We’re still in a transition period and there is a decision-making process that is going on now as to what shape and form the World Bank’s partnerships with faith institutions will take in the future. It is very clear that for Paul Wolfowitz the issues of religion are of critical importance in the global agenda today. He has often said that there are many links between religion and development that are complex and diverse, but that we need to continue work on forging stronger partnerships and alliances and understanding better how the two work together.

Some of the areas that he has seen already either from his prior experience or in his first months at the World Bank are, first, the extraordinary role of Christian churches as well as the Islamic organizations in Africa. Secondly, he is clearly very interested and committed to the important role that moderate Muslims are playing in their societies and in the global dialogue that is taking place. He has a rich experience in Asia where the Islamic communities have played remarkable roles over the past decades.
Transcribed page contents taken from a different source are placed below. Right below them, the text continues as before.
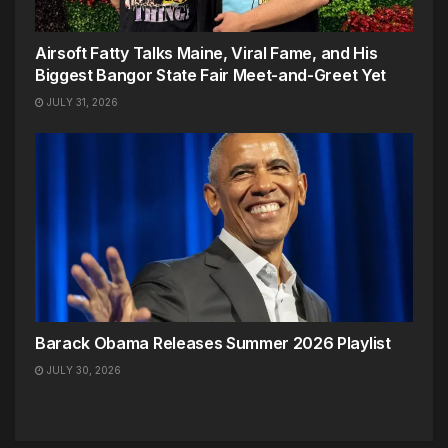
Airsoft Fatty Talks Maine, Viral Fame, and His
Biggest Bangor State Fair Meet-and-Greet Yet
JULY 31, 2026
Barack Obama Releases Summer 2026 Playlist
JULY 30, 2026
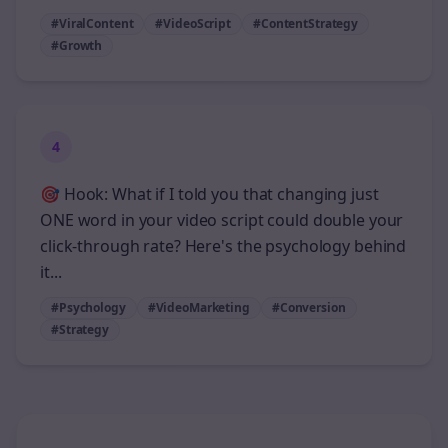
#ViralContent
#VideoScript
#ContentStrategy
#Growth
4
🎯 Hook: What if I told you that changing just
ONE word in your video script could double your
click-through rate? Here's the psychology behind
it...
#Psychology
#VideoMarketing
#Conversion
#Strategy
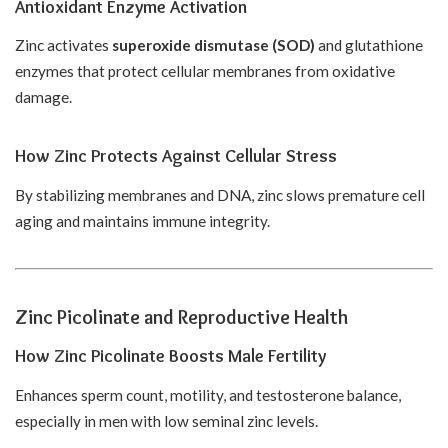
Antioxidant Enzyme Activation
Zinc activates
superoxide dismutase (SOD)
and glutathione
enzymes that protect cellular membranes from oxidative
damage.
How Zinc Protects Against Cellular Stress
By stabilizing membranes and DNA, zinc slows premature cell
aging and maintains immune integrity.
Zinc Picolinate and Reproductive Health
How Zinc Picolinate Boosts Male Fertility
Enhances sperm count, motility, and testosterone balance,
especially in men with low seminal zinc levels.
And third, he is clearly very interested in and informed about the new alliances that are taking shape in the United States between very different religious communities, whether they are evangelical communities or traditional Protestant or the Catholic Church or Muslim communities or Jewish communities, finding ways to work together for causes linked to development. The work for the HIV/AIDS program, which gave birth to the president’s Emergency Plan for AIDS Relief (PEPFAR), is clearly a remarkable case in point. So is the joint work to advance dialogue on southern Sudan, addressing issues of trafficking and addressing issues of global warming. All of those are examples of actual or potential areas where new kinds of alliances and new kinds of partnerships can make an enormous difference.